[Tutor] List methods/comps Best Practices
stv
stvsmth at gmail.com
Mon Apr 3 17:26:37 CEST 2006
I just thumped my head against the wall for a few hours on something,
and I was wondering if it's just my green-ness in Python, or if I'm
doing something unsavory.
I had several list comprehensions that I was mucking with; these lists
are working on a simple subclass of the built-in list object. They
looked liked this:
filelist = getFilesToAdd()
filelist2 = getFilesToDel()
adds = MyList('foo')
dels = MyList('bar')
[adds.add_changes('foo', path) for path in filelist]
[dels.add_changes('bar', path) for path in filelist2]

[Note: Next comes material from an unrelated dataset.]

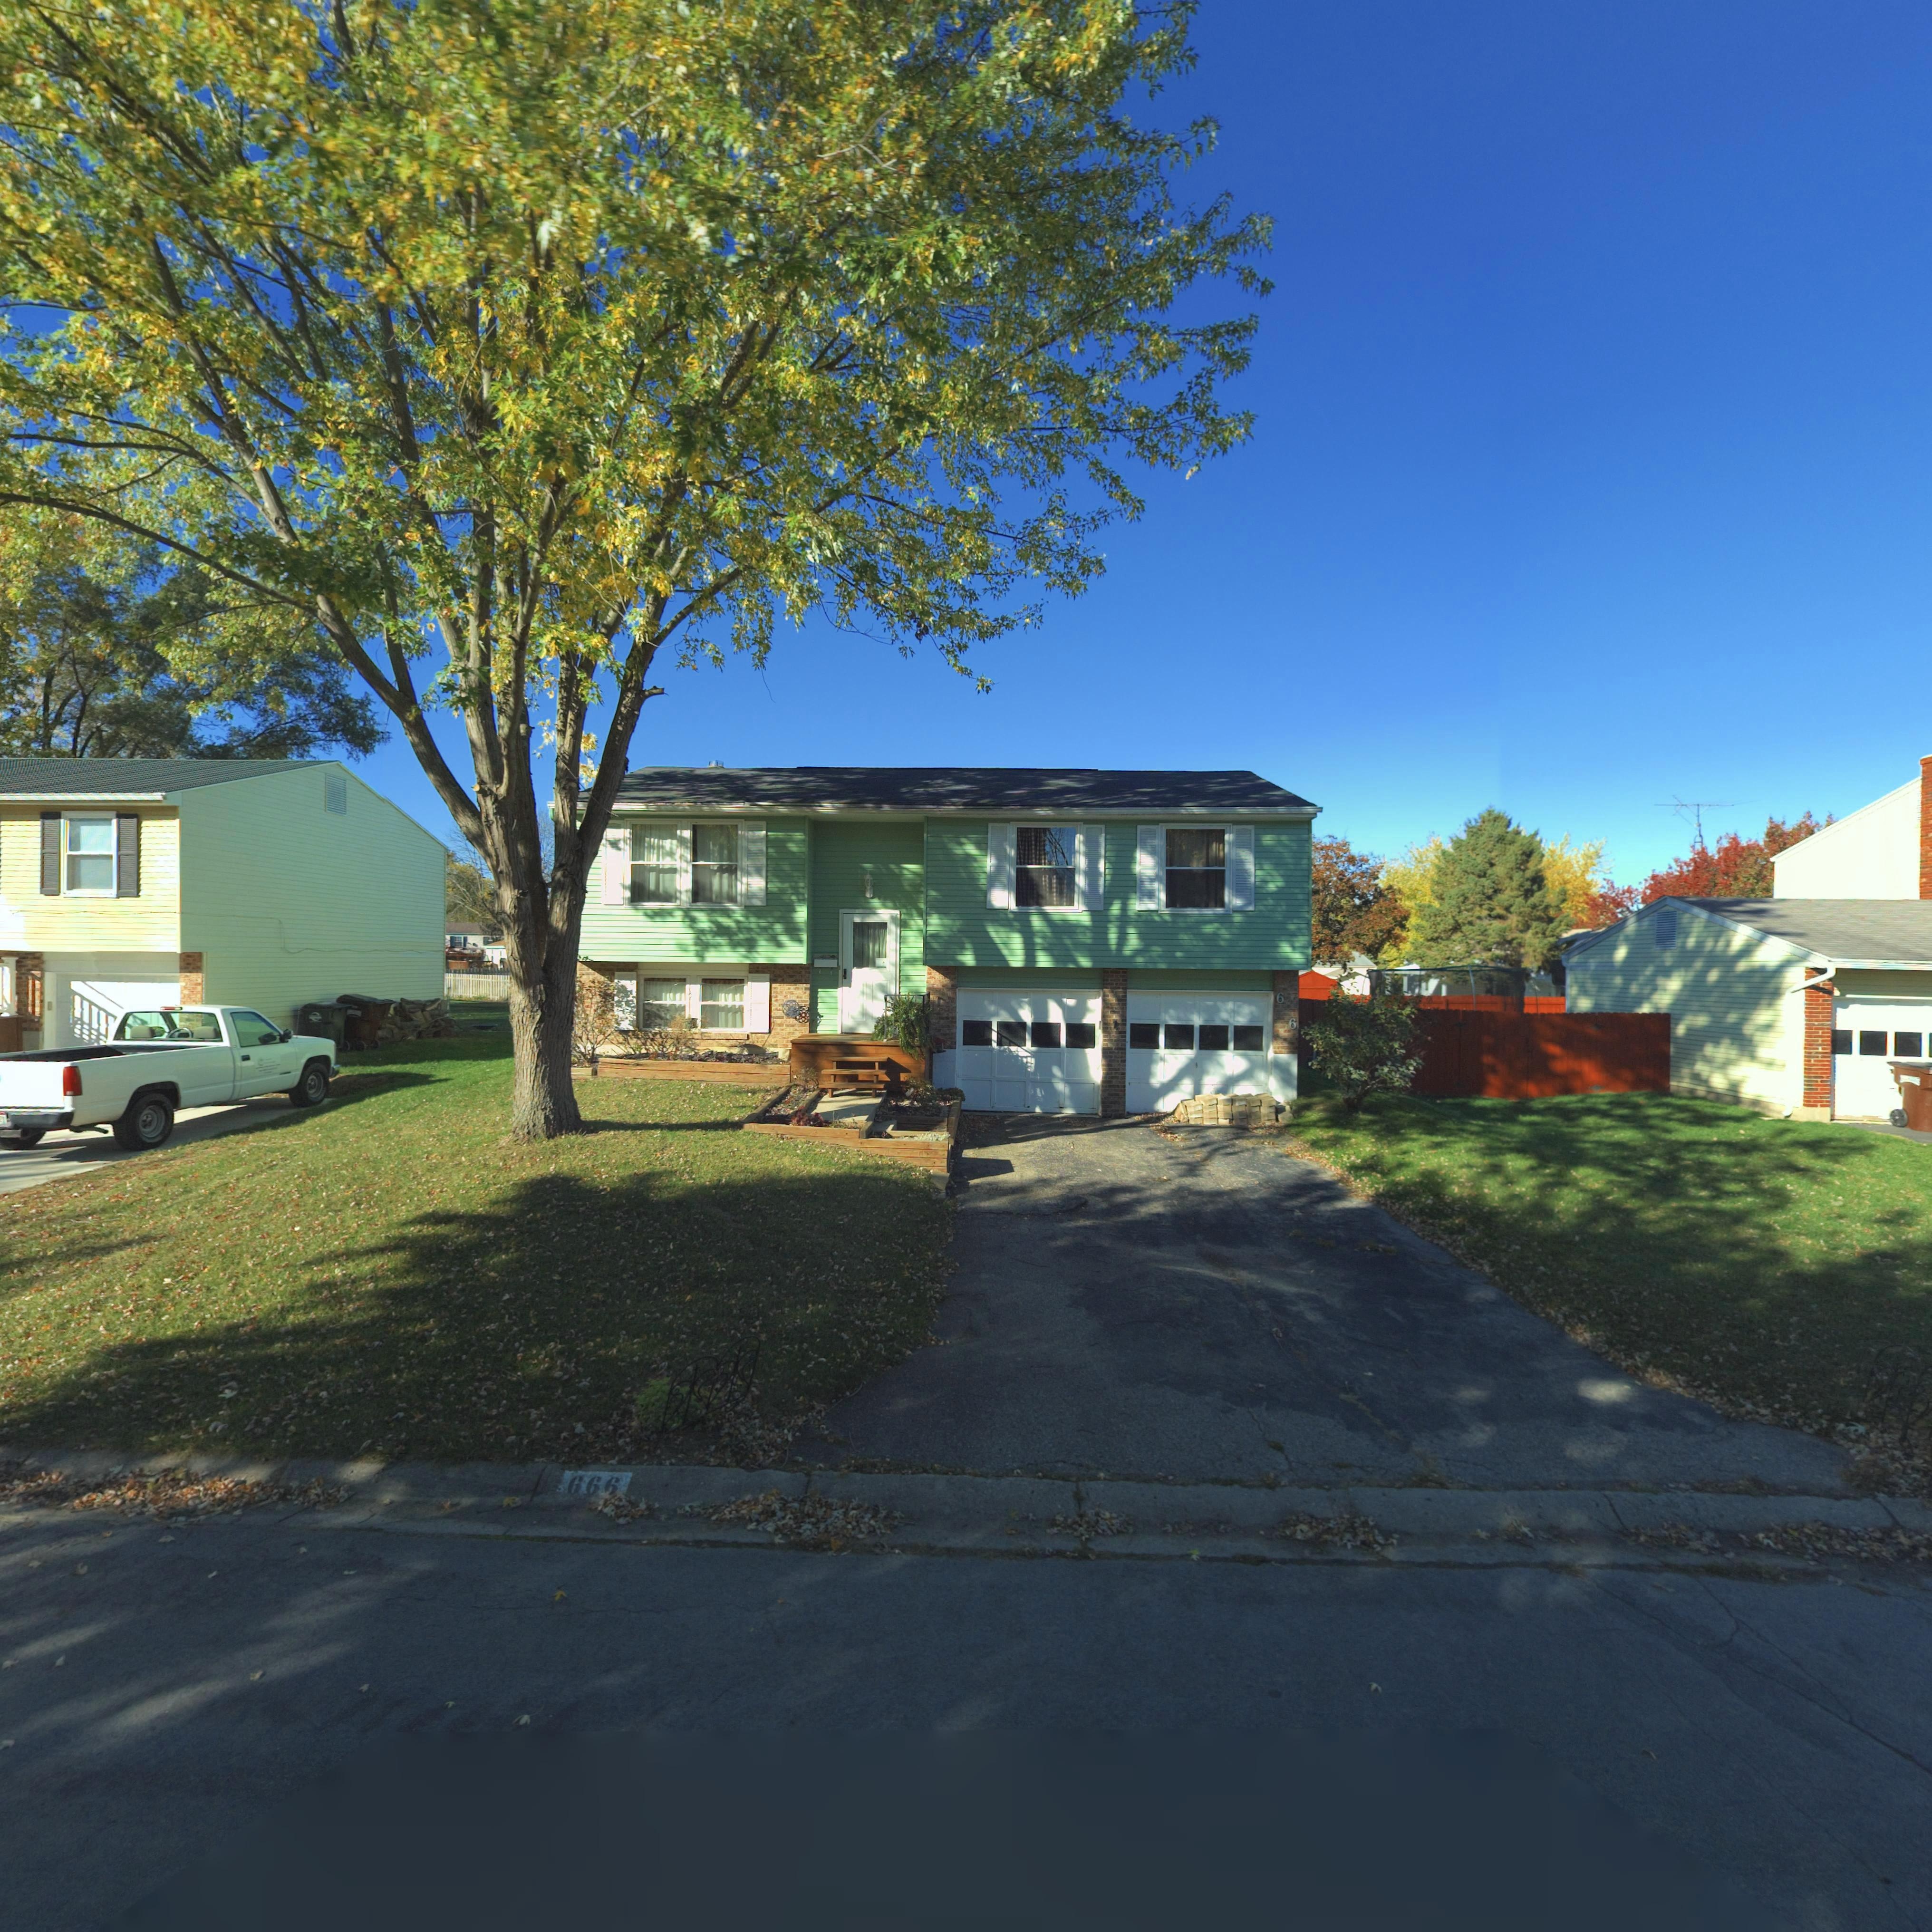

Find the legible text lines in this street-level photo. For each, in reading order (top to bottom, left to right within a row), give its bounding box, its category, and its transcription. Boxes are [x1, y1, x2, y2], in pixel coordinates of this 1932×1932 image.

# return all changes, deletes first
return dels.extend(adds)
Since extend returns None, I ran into a lot of not-iterable errors
when calling this code. So I fixed this with
dels.extend(adds)
return dels
And all is good, although it took way more head scratching than typing
. (In writing this, I now vaguely remember one of my tutorials warning
me about something ... maybe this was that? :)
So my question is this: Is this just one of those things that I learn
the hard way in Pthon & that's it, or am I doing something weird? I
shoulda figured this out when I was debugging the method in the
interpreter and my original list comprehensions returned
[adds.add_changes('foo', path) for path in filelist]
>>> [None, None, None]
as each call to add_changes returned no value. Alas, I'm not that
smart. Is it bad form to not have an "assignment" for the list comps?